Publication year - 1996
Publication title -
journal of neurochemistry
Language(s) - English
Resource type - Journals
SCImago Journal Rank - 1.75
H-Index - 229
eISSN - 1471-4159
pISSN - 0022-3042
DOI - 10.1046/j.1471-4159.1996.67031039.x
Subject(s) - oxidative stress , apoptosis , cyanide , microbiology and biotechnology , oxidative phosphorylation , chemistry , reactive oxygen species , biochemistry , biology , inorganic chemistry
Terminally differentiated PC12 cells are a useful neuron‐like model for studying programmed cell death in response to nerve growth factor (NGF) deprivation. This in vitro model was used to investigate the mechanism by which cyanide‐induced histotoxic hypoxia produces neuronal degeneration.
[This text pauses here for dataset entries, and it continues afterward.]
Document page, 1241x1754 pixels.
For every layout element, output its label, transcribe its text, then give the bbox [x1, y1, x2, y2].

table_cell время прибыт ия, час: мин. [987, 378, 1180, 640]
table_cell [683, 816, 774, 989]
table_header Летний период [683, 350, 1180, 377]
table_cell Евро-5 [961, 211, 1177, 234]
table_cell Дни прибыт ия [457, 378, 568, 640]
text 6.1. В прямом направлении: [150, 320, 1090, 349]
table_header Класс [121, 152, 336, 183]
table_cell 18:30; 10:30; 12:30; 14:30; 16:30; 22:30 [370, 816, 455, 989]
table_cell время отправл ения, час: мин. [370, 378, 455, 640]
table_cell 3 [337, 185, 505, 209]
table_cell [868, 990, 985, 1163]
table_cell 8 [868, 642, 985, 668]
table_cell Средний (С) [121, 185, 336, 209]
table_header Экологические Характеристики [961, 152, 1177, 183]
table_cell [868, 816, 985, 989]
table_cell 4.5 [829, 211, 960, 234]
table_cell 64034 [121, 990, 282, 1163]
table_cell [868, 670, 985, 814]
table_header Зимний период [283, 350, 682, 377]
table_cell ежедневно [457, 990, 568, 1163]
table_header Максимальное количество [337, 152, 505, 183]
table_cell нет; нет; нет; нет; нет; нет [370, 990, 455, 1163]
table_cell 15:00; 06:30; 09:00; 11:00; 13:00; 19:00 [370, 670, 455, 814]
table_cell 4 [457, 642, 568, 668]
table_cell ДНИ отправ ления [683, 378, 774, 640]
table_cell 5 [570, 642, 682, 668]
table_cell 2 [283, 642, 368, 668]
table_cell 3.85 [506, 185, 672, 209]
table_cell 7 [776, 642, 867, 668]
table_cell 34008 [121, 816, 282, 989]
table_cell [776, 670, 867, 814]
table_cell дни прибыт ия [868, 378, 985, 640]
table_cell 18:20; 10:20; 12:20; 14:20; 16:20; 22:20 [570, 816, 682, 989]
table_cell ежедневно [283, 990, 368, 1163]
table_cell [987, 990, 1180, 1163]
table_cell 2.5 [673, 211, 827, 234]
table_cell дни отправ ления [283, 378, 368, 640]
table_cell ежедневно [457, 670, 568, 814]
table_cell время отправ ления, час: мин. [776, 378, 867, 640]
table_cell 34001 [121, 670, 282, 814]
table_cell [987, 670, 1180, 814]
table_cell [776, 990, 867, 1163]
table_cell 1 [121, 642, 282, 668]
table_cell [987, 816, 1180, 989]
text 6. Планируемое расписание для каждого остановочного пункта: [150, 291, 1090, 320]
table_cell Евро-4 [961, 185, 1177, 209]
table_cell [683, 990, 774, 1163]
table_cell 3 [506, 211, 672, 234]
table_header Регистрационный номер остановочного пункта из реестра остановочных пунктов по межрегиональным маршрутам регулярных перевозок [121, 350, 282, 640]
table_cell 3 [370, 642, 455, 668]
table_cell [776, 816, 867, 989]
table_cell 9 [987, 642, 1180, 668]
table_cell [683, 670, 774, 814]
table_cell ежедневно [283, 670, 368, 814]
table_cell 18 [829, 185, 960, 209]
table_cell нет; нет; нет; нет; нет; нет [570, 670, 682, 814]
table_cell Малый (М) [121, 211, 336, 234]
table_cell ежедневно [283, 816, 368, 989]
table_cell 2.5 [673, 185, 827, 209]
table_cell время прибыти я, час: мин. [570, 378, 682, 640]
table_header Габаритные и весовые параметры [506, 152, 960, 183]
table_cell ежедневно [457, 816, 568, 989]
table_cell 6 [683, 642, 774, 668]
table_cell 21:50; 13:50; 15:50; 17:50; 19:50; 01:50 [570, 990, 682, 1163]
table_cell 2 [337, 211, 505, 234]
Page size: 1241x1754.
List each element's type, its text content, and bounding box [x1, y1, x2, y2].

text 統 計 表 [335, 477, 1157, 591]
Treatment of undifferentiated PC12 cells with 0.1 m M KCN for 24 h did not produce cell death. In contrast, treatment of differentiated PC12 cell cultures with 0.1 m M KCN for 24 h increased cell death by 43% when compared with control cultures, as measured by trypan blue dye exclusion and lactate dehydrogenase release assays. The Ca 2+ /Mg 2+ ‐dependent endonuclease inhibitor aurintricarboxylic acid and the transcriptional inhibitor actinomycin D partially attenuated hypoxic toxicity, suggesting roles for endonuclease activation and transcription in this model of neuronal death. Extracted DNA from cyanide‐treated neurons demonstrated cleavage into oligonucleosomal fragments on gel electrophoresis. Transmission electron microscopic analysis showed morphological changes consistent with apoptotic cell death, including membrane blebbing and convolution, as well as chromatin condensation and margination to the nuclear membrane. Addition of either ascorbate or catalase to the cultures partially attenuated the loss of cell viability induced by cyanide, and decreased the incidence of apoptotic cells after treatment, based on the in situ detection of DNA strand breaks. The ability of cyanide to elevate intracellular oxidant species was determined by microfluorescence in differentiated PC12 cells loaded with the oxidant‐sensitive dye 2′,7′‐dichlorofluorescin. Exposure of cells to 0.1 m M KCN produced a rapid generation of oxidants that was blocked ∼50% by ascorbate or catalase. These observations indicate that cyanide induces apoptosis in terminally differentiated, and not undifferentiated, PC12 cells, and that antioxidants significantly reduce the incidence of cyanide‐induced apoptosis.